• **Task to complete**
In the records below, substitute "negócios" for every occurrence of "vendas" and reproduce the text with no other changes. Leave the pictures out of your answer.

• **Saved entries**
--------

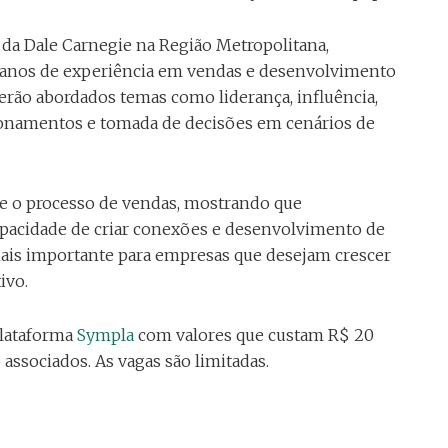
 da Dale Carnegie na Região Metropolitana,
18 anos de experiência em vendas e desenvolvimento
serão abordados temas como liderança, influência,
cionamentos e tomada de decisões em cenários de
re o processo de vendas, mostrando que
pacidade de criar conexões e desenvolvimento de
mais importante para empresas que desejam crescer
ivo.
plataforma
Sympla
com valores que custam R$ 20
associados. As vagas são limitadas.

--------

• **Response to the exercise**
 da Dale Carnegie na Região Metropolitana,
18 anos de experiência em negócios e desenvolvimento
serão abordados temas como liderança, influência,
cionamentos e tomada de decisões em cenários de
re o processo de negócios, mostrando que
pacidade de criar conexões e desenvolvimento de
mais importante para empresas que desejam crescer
ivo.
plataforma
Sympla
com valores que custam R$ 20
associados. As vagas são limitadas.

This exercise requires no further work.